■ **TEXTO DE LEITURA**:
+++++
Eutanásia
28. Um homem agoniza, presa de cruéis sofrimentos. Sabe-se que o seu estado é sem esperanças. É permitido
poupar-lhe alguns instantes de
agonia, abreviando-lhe o fim?
São Luís
Paris, 1860
- Mas quem vos daria o direito de
prejulgar os desígnios de Deus? Não
pode ele conduzir um homem até a beira da sepultura, para em seguida retirá-lo,
com o fim de fazê-lo examinar-se a si mesmo e modificar-lhe os
pensamentos? A que extremos tenha
chegado um moribundo, ninguém pode dizer com certeza que soou a sua hora
final. A ciência, por acaso, nunca se
enganou nas suas previsões?
Bem sei que há casos que se podem
considerar, com razão, como desesperados.
Mas se não há nenhuma esperança possível de um retorno definitivo à vida
e à saúde, não há também inúmeros exemplos de que, no momento do último
suspiro, o doente se reanima e recobra suas faculdades por alguns
instantes? Pois bem: essa hora de graça
que lhe é concedida, pode ser para ele da maior importância, pois ignorais as
reflexões que o seu Espírito poderia ter feito nas convulsões da agonia, e
quantos tormentos podem ser poupados por um súbito clarão de arrependimento.
+++++
[Registros de dados]
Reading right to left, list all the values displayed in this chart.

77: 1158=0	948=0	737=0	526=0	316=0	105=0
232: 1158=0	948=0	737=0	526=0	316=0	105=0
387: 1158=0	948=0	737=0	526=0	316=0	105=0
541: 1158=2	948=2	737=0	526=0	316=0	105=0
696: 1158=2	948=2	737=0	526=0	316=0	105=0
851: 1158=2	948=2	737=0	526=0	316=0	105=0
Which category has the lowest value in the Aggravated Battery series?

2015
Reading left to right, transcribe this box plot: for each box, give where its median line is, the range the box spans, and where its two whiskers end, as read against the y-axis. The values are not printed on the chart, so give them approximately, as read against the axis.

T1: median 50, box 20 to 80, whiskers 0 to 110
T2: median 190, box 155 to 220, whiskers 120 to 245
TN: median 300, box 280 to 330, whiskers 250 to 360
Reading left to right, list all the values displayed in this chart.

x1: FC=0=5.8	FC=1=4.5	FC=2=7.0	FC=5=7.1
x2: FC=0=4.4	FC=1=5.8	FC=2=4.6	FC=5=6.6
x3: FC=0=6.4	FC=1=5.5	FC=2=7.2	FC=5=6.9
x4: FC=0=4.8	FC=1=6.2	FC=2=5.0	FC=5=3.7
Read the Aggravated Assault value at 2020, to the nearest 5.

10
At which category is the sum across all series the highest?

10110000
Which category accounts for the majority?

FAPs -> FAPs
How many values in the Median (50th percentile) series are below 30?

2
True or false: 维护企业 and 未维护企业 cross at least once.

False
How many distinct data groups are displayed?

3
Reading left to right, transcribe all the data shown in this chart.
+++++
■ **TAREFA 1**: No texto sobre a eutanásia, o que o doente às vezes recobra no momento do último suspiro, e por quanto tempo?
■ **TAREFA 2**: Retome o texto sobre a eutanásia logo depois da última frase e continue a escrevê-lo.

■ **RESPOSTA ESCRITA 1**: Ele recobra suas faculdades por alguns instantes.

■ **RESPOSTA ESCRITA 2**:
O materialista, que só vê o corpo,
não levando em conta a existência da alma, não pode compreender essas
coisas. Mas o espírita, que sabe o que
se passa além-túmulo, conhece o valor do último pensamento. Aliviai os últimos sofrimentos o mais que
puderdes, mas guardai-vos de abreviar a vida, mesmo que seja em apenas um
minuto, porque esse minuto pode poupar muitas lágrirmas no futuro.